───── 所给文本 ─────

一、问题的提出
世界银行在20世纪90年代针对国际援助中的有效性提出治理问题,然后治理概念逐渐泛化为讨论政府部门和公共部门的效率问题,放松管制、市场化、私有化成为其应有之义,治理成为新自由主义思潮的一个分支。高等教育作为公共部门的组成部分,随后也进入治理问题讨论的议程。与国际社会相比,治理问题进入我国学界有一个时间差,含义也不尽相同。从官方角度看,2013年召开的党的十八届三中全会首次提出“国家治理体系和治理能力的现代化”,2019年召开的党的十九届四中全会通过了《中共中央关于坚持和完善中国特色社会主义制度推进国家治理体系和治理能力的现代化若干问题的决定》,把治理问题提高到一个前所未有的高度,并赋予其特定的内涵。
在这样的国际和国内背景下,治理问题自然成为我国高等教育理论与政策研究领域讨论的一个重要话题。大学治理体系和治理能力现代化的问题,顺理成章地成为“国家治理体系和治理能力的现代化”的题中应有之义。本研究围绕一流大学建设的制度与政策支撑,选取一流大学重点建设高校为研究对象,主要聚焦如下两个问题:①我国一流大学的内部治理结构状况如何?有什么特色?②大学内部治理对于实现中国特色一流大学有什么影响?
二、研究设计
(一)理论基础
中国大学治理体系现代化研究的理论基础主要包括两个方面:从横向看,与大学内部治理关系最为密切的是组织理论及其在高等教育领域的应用,因此本研究选择组织理论作为一个理论基础,分别从自然系统视角、理性系统视角和开放系统视角,分析大学组织及其治理问题;从纵向看,选择现代化理论为理论基础,也包括后现代理论,从历史和未来角度分析和预测大学组织的变化过程和未来走向。现代化是一个历史过程,西方社会自中世纪之后就走向了现代,以文艺复兴和启蒙运动为推动力,经历了科学革命和工业革命,成为世界现代化的典范;与西方不同,中国从清末开始经过了洋务运动和维新变法,从帝制走向共和,但是在史学上还不将其视为现代,而是以俄国十月革命为分界线,之后是现代,之前是近代。今天我们讲现代化,主要是指面向未来,努力在21世纪中叶实现国家现代化和中华民族伟大复兴的目标。

─────

*练习任务:*
1. 在大学治理一文中，2013年召开的党的十八届三中全会首次提出了什么？
2. 请接着大学治理一文的最后一句往下写。

───── 所给数据 ─────

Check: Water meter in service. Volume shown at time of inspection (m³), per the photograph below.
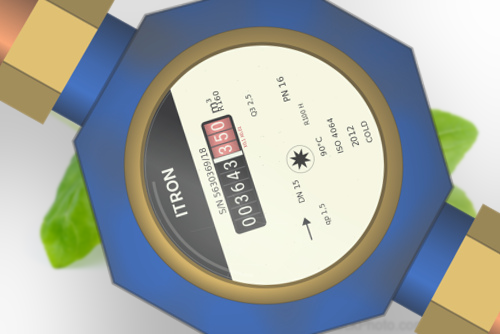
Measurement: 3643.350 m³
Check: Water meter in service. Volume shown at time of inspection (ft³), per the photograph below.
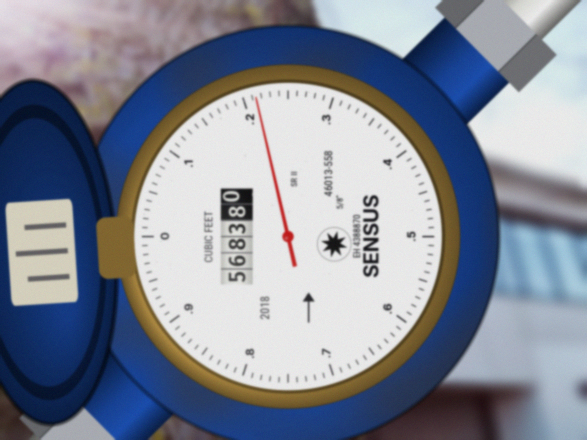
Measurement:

─────

*练习答案:*
1. 首次提出了“国家治理体系和治理能力的现代化”。

2.
上述两个理论框架具有密切的内在联系,共同构成分析大学这个复杂社会组织的理论基础。组织理论研究的对象是组织,组织本身就是现代产物,它是从基于血缘关系的家庭作坊和基于封建传统的工场演变而来,建立在法人制度之上的组织,超越了简单的私人和传统的雇佣关系,与现代国家、市场体系、法治社会相结合,在一系列制度保障下,构成现代社会的细胞。韦伯就认为,建立在法理基础上的现代科层组织是有史以来最有效的社会单元。不过,组织理论并不是一味赞誉组织,更多的是以中立的姿态分析组织世界的复杂性,揭示其问题所在和改进路径,甚至希望从传统关系中挖掘积极的因素。从这个意义上看,组织理论超越了现代范畴,包容了前现代和后现代的要素。
西方国家的大学经历了一个从传统到现代的转型,这个过程也可以被视为理性化的过程,官僚化和商品化在其中发挥了决定作用,在它们的作用下,大学从裙带、庇护转变为贤能治理,原创性成为现代大学的卡里斯玛。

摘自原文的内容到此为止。